Sunday 2 February 2020

Comment on My Previous Post

I know my previous post about my method of knee joint repair is an engineering solution. It has little to do with beginner skiing.  It should be under some health heading but people keep asking me how it works. Often people complain about knee problems similar to mine on the ski lift. I explain my solution to them. Some impetus stems from my 10 years teaching, in the local ski school.  I was surprised by the number of instructors that had knee injuries (about 20%). I know also that there are several types of fluid injections for knees but they seem to be only delaying the inevitable knee joint replacement. So if people ask how I am fixing my knee, I can refer them to my site.

My solution, that seems to be working, is a design engineering approach. I spent many hours looking at the problem of knee repair and the solution seemed to be that while the mechanism for repair is all in place, in our joints, it was inadequate. The rate of damage was exceeding the capabilities of the repair system.  After, my discussions with Jerome Fryer, I delved into medical papers which were mostly above my understanding.  The essence of the papers and conclusions were clear.

When trying to solve an engineering design problem it is necessary to talk to a wide variety of people with varying expertise, particularly when designing solutions to solve people type problems. Determining the effect of bending a leg sideways to increase the knee gap size, to cause a vacuum, as well as filtering, and fluid flow, are not included in the doctor’s people repair manual. This is meat and potatoes for engineers.

My solution is a partial solution.  It requires some fine-tuning. Researchers, physiotherapists, and doctors are needed to fill in some of the gaps. Getting research done is a problem because there is no revenue generated. No pills, no magic bullet.

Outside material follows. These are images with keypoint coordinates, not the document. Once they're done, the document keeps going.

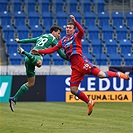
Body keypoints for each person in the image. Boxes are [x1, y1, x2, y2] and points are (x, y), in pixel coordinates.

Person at [32, 15, 130, 115]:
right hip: (75, 67)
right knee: (73, 90)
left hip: (82, 62)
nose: (68, 29)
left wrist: (75, 21)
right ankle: (89, 102)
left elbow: (82, 31)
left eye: (70, 28)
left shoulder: (76, 36)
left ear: (74, 30)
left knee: (101, 75)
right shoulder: (63, 41)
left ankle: (118, 74)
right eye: (67, 27)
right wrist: (39, 51)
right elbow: (52, 49)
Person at [9, 26, 68, 112]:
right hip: (36, 56)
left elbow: (30, 40)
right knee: (39, 64)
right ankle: (24, 52)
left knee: (31, 83)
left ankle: (14, 98)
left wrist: (19, 41)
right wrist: (71, 57)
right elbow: (62, 55)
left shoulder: (42, 36)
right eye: (58, 33)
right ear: (53, 32)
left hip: (29, 59)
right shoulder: (53, 40)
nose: (59, 36)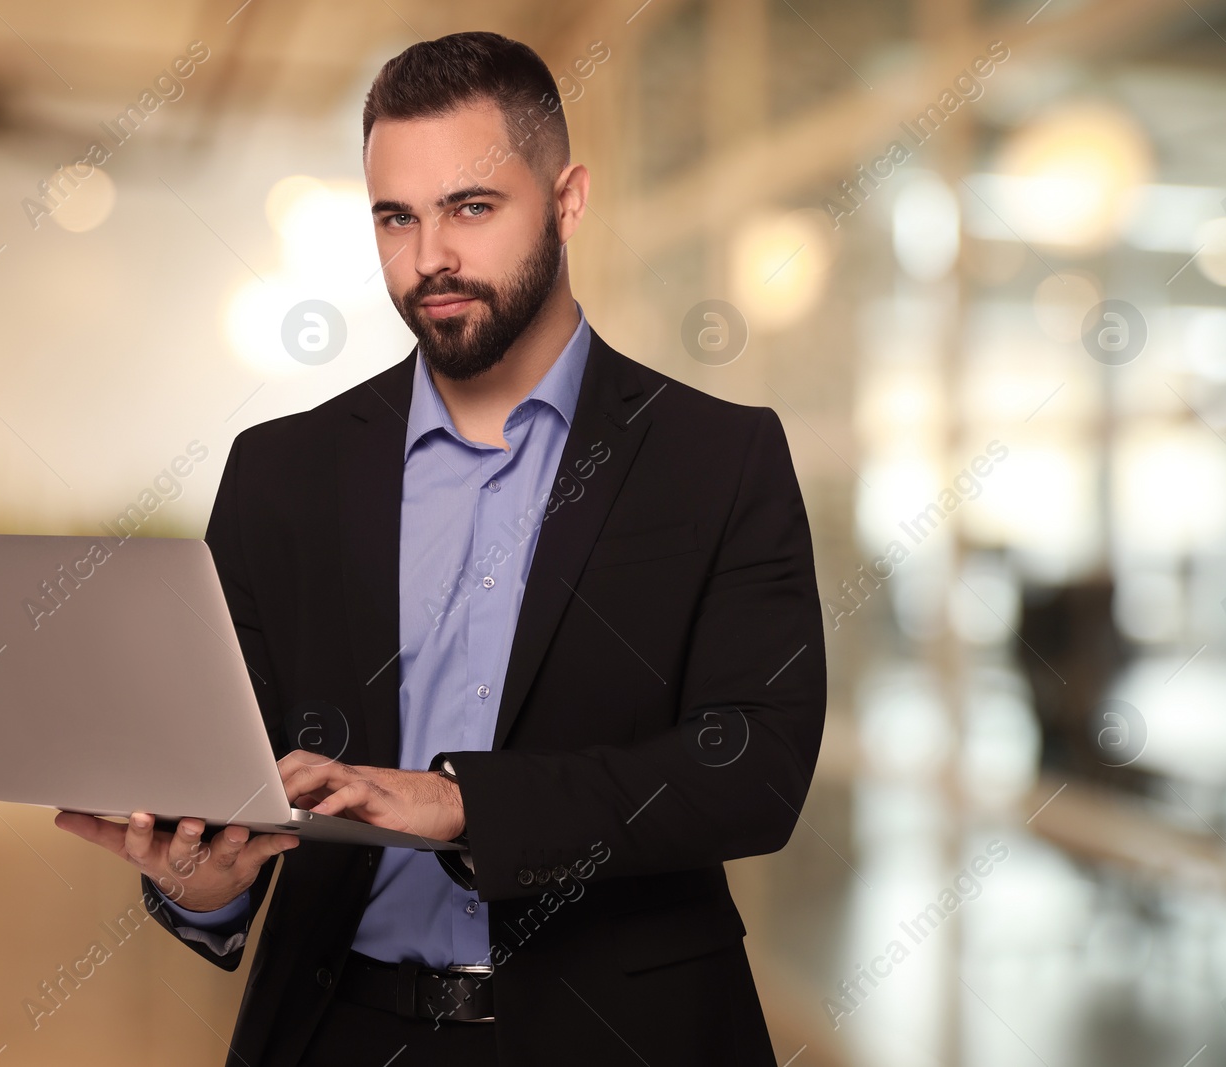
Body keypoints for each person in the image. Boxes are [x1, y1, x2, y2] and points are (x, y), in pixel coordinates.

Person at [56, 30, 826, 1067]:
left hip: (626, 1033)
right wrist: (202, 883)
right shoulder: (281, 472)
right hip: (339, 1026)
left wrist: (464, 801)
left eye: (471, 208)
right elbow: (227, 763)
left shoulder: (716, 458)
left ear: (567, 200)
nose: (429, 260)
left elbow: (755, 769)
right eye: (395, 218)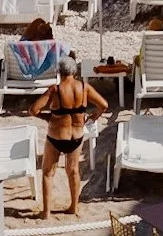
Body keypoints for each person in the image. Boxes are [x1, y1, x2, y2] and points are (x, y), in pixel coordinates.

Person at [31, 56, 108, 219]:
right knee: (73, 171)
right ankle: (74, 207)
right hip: (76, 137)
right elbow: (104, 105)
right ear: (75, 71)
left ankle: (46, 212)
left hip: (56, 137)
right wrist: (95, 116)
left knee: (47, 173)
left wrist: (48, 117)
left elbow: (34, 109)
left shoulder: (54, 90)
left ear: (58, 71)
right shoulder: (84, 87)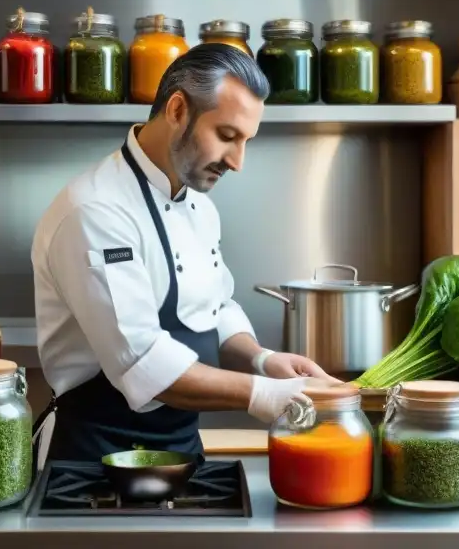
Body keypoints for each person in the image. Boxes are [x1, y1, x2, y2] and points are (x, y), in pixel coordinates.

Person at [31, 43, 336, 464]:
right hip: (96, 455)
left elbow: (215, 307)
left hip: (181, 449)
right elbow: (144, 364)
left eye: (246, 140)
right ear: (177, 110)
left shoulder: (199, 207)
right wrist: (263, 395)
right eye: (227, 136)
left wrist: (262, 360)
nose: (238, 161)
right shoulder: (96, 211)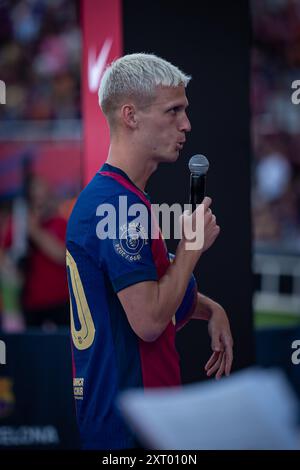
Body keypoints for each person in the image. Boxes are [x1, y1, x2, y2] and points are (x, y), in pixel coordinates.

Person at [66, 53, 233, 450]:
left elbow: (155, 287)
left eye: (185, 111)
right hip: (128, 426)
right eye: (173, 111)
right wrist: (191, 248)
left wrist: (212, 309)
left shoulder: (123, 199)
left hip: (135, 417)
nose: (186, 125)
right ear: (130, 115)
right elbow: (149, 319)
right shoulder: (116, 205)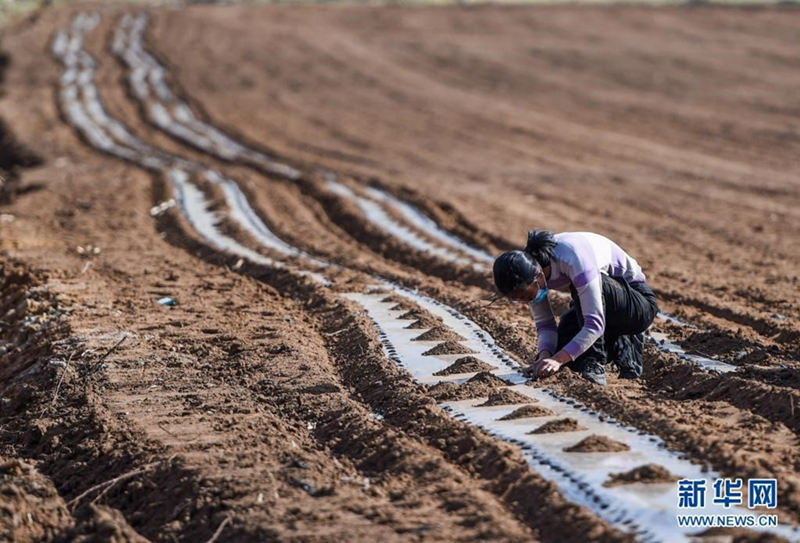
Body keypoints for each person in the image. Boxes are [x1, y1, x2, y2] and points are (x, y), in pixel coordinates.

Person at [492, 230, 659, 385]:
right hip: (610, 306)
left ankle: (595, 361)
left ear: (538, 277)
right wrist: (544, 357)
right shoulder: (533, 272)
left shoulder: (574, 259)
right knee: (564, 348)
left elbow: (594, 324)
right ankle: (620, 341)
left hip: (639, 305)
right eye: (517, 299)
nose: (526, 300)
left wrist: (557, 360)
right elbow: (545, 325)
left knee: (582, 293)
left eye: (525, 295)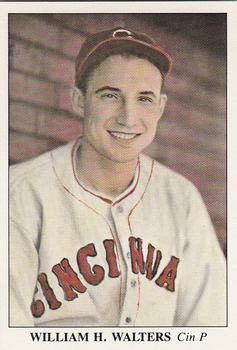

(It could get worse. I’m a great fan of the use of heat for curing some ills.  I have been keeping my rheumatoid arthritis in remission for over 30 years by using a heating pad. I stop colds the same way. It is simple.  If you look at the temperature sensitivity of some cold viruses they can’t tolerate temperatures much higher than body temperature at 37 C or 98.6 F. They propagate at much lower temps and don’t exist well above.  A heating pad will heat to a temperature of 140 F degrees much too high for your skin to tolerate. There is a but. When you hold a heating pad on your skin, the skin absorbs the heat energy and so on my forehead, the temperature only reaches 104 degrees. It is a little tricky holding a heating pad on my sinuses and nose (a hotbed for virus propagation) but doable. Cure a cold in 20 minutes. Check out the new coronavirus temperature sensitivity.  It’s sensitivity to temperature is similar to that of cold and flu viruses. Unfortunately, it can cause lung problems.)